In both cases, research on light and the measurement of time become pivotal tools for investigating Choróbski’s artistic practice. While at the gallery the objects move clockwise, those inside la Fabbrica del Vapore move counterclockwise. One is devoted to physical objects in a private space, the other to light in a public space. The two exhibitions are connected both conceptually and in terms of medium.
The form of the object Day Wage by Mateusz Choróbski reflects the disillusioned conviction of the social hierarchy, a division into those occupying the “higher” and “lower” strata of society. It is a cylinder made from cement wastenfrom a construction site in its upper level, and melted brass coins with a nominal value of 0.01 PLN at the bottom, the total of which equals the daily “minimum wage” mandated by Polish law.
This visually austere piece is a succinct embodiment of the majority of subjects which fascinate the artist: capital determining a stratification system, the standard of living and barriers of economic exclusion; disciplinary power regulating society; analytics creating a phantasm of the average – all of this against the backdrop of late capitalism.
Apart from obvious associations with savings from one’s home budget, the accumulation of capital and the disproportionate division of resources, the form of the object also brings to mind a fragment from a bar chart – a symptomatic image of the typically sterile aesthetic of statistics.
On the one hand, statistics represent homogeneity, eradicating individuality in order to perform their analytical procedures. On the other hand, they anchor abstraction in reality by creating a sense of the irrefutability of the numbers that shape the way we view ourselves and the world around us, blurring the distinction between an individual person and uniform data, which do not require any empathy from us.

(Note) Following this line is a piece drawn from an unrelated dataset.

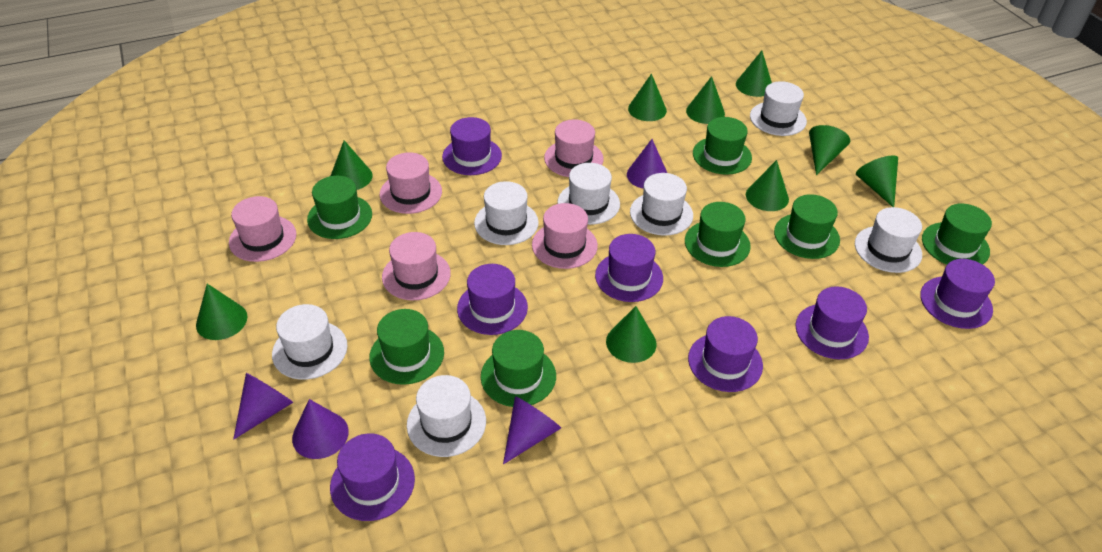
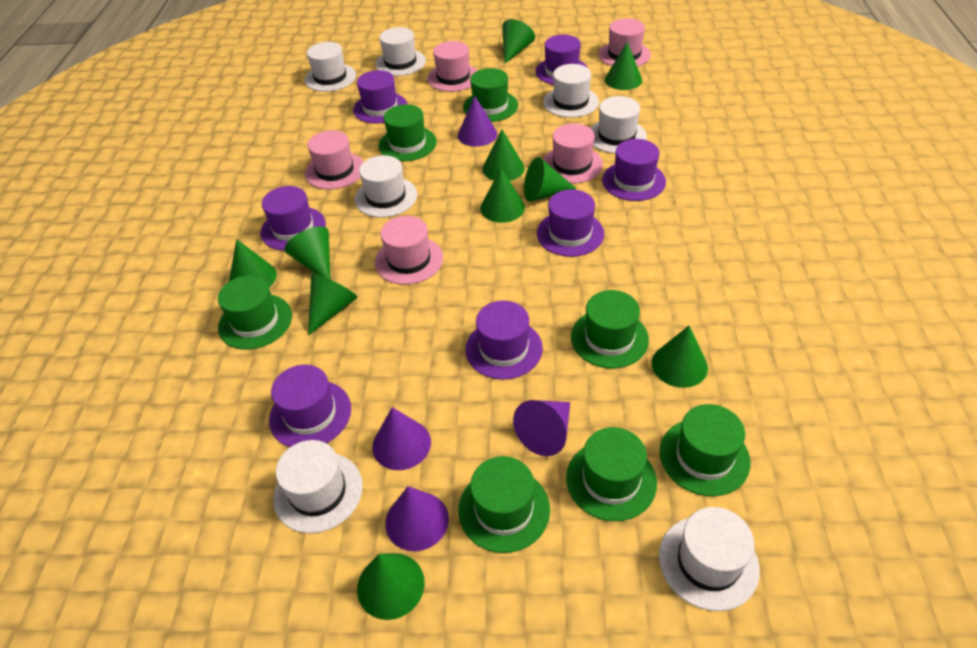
green cone: [196,284,247,340] [331,140,373,190] [606,306,657,363] [628,74,667,121] [686,76,725,124] [736,51,772,97] [746,160,789,211] [809,125,850,175] [856,156,898,207] = 9 -> [229,239,277,288] [284,227,330,279] [308,273,357,336] [357,553,425,620] [480,168,525,223] [483,129,525,181] [502,19,535,64] [524,157,577,202] [605,42,642,90] [652,326,708,388] = 10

Mateusz Choróbski was born in Radomsko, Poland in 1987. He currently lives and works in Warsaw. In his artistic undertakings, Mateusz Choróbski tests various ranges and scales of artistic expression, from short films to complex arrangements in gallery spaces, or contextual activities in public spaces. A significant aspect of his work is awareness of the relationship, including picture viewer space, which is evident in the themes explored by him and influences the specific nature of his creativity. His works have been exhibited: La Fondazione, Roma (2019); Contemporary Art Center Labirynt, Lublin (2019); Wschód, Warsaw (2019); Neue Alte Brücke, Frankfurt & Union Pacific, London & Wschód, Warsaw (2018); Les Bains Douches, Alençon (2017); Kronika Centre for Contemporary Art, Bytom (2016); Contemporary Art Center Arsenał, Białystok (2015); Another Vacant Space, Berlin (2013).
Pier Paolo Pancotto is curator of the Art Club exhibition program at Villa Medici – French Academy in Rome.